Exercise goal
How many lines of the listing below contain the string "preferensi"? Reply with the number only.

Data to process
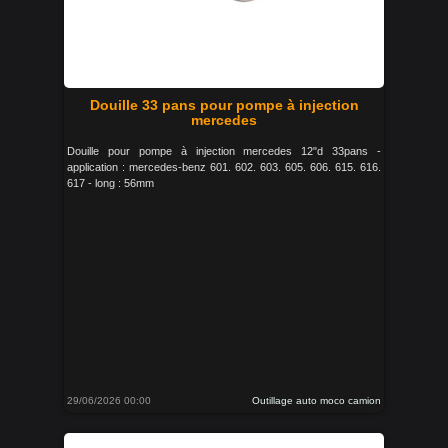
Douille 33 pans pour pompe à injection
mercedes
Douille pour pompe à injection mercedes 12"d 33pans -
application : mercedes-benz 601. 602. 603. 605. 606. 615. 616.
617 - long : 56mm
29/06/2026 00:00
Outillage auto moco camion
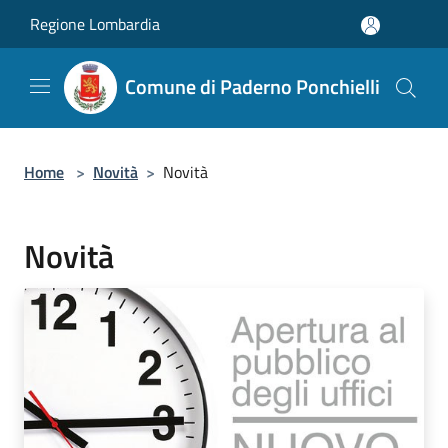
Salta al contenuto principale
Regione Lombardia
Comune di Paderno Ponchielli
Home
>
Novità
>
Novità
Novità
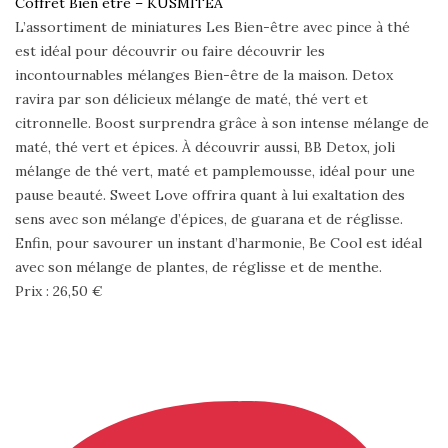
Coffret Bien être – KUSMITEA
L’assortiment de miniatures Les Bien-être avec pince à thé
est idéal pour découvrir ou faire découvrir les
incontournables mélanges Bien-être de la maison. Detox
ravira par son délicieux mélange de maté, thé vert et
citronnelle. Boost surprendra grâce à son intense mélange de
maté, thé vert et épices. À découvrir aussi, BB Detox, joli
mélange de thé vert, maté et pamplemousse, idéal pour une
pause beauté. Sweet Love offrira quant à lui exaltation des
sens avec son mélange d’épices, de guarana et de réglisse.
Enfin, pour savourer un instant d’harmonie, Be Cool est idéal
avec son mélange de plantes, de réglisse et de menthe.
Prix : 26,50 €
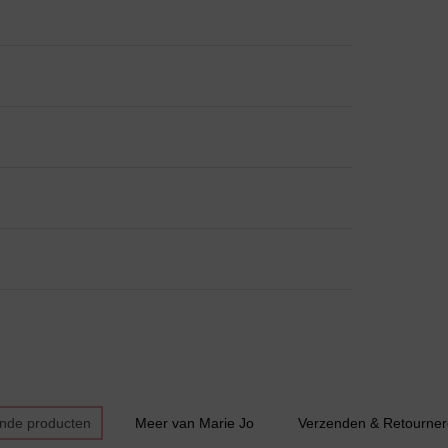
Huispak
Grote maten lingerie
ende producten
Meer van Marie Jo
Verzenden & Retourne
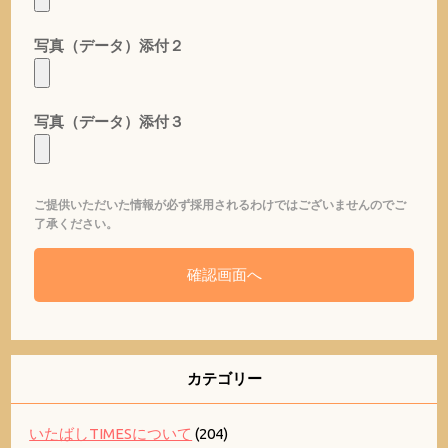
写真（データ）添付２
写真（データ）添付３
ご提供いただいた情報が必ず採用されるわけではございませんのでご
了承ください。
カテゴリー
いたばしTIMESについて
(204)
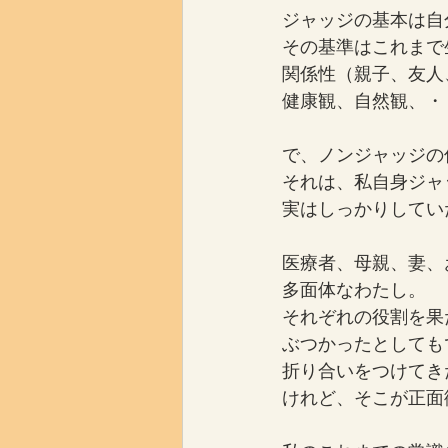
ジャッジの基本は自
その基準はこれまで
関係性（親子、友人
健康観、自然観、・
で、ノンジャッジの
それは、私自身ジャ
実はしっかりしてい
医療者、母親、妻、
多面体なわたし。
それぞれの役割を果
ぶつかったとしても
折り合いをつけてき
けれど、そこが正面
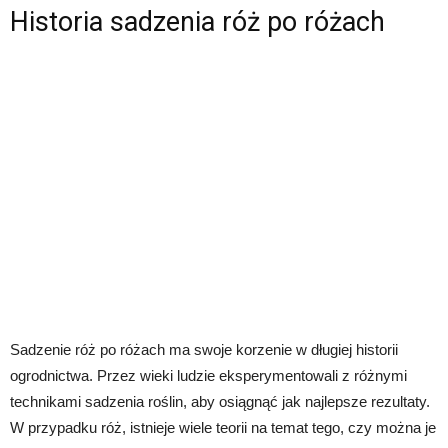
Historia sadzenia róż po różach
Sadzenie róż po różach ma swoje korzenie w długiej historii
ogrodnictwa. Przez wieki ludzie eksperymentowali z różnymi
technikami sadzenia roślin, aby osiągnąć jak najlepsze rezultaty.
W przypadku róż, istnieje wiele teorii na temat tego, czy można je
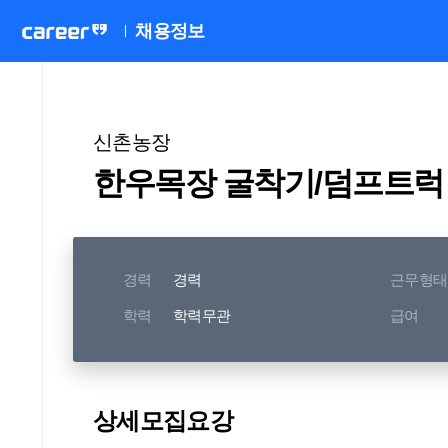
채용정보
신촌농장
한우목장 굴착기/덤프트럭
경력
경력
근무형태
학력
학력무관
급여
상세모집요강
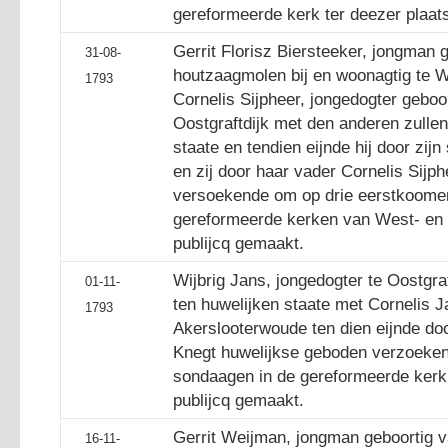
gereformeerde kerk ter deezer plaat
Gerrit Florisz Biersteeker, jongman 
31-08-
houtzaagmolen bij en woonagtig te W
1793
Cornelis Sijpheer, jongedogter geboo
Oostgraftdijk met den anderen zulle
staate en tendien eijnde hij door zijn
en zij door haar vader Cornelis Sijp
versoekende om op drie eerstkoome
gereformeerde kerken van West- en 
publijcq gemaakt.
Wijbrig Jans, jongedogter te Oostgra
01-11-
ten huwelijken staate met Cornelis 
1793
Akerslooterwoude ten dien eijnde do
Knegt huwelijkse geboden verzoeke
sondaagen in de gereformeerde kerk 
publijcq gemaakt.
Gerrit Weijman, jongman geboortig va
16-11-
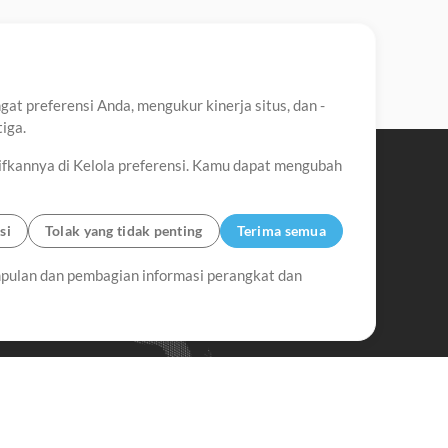
t preferensi Anda, mengukur kinerja situs, dan -
iga.
ifkannya di Kelola preferensi. Kamu dapat mengubah
si
Tolak yang tidak penting
Terima semua
pulan dan pembagian informasi perangkat dan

Answer box
2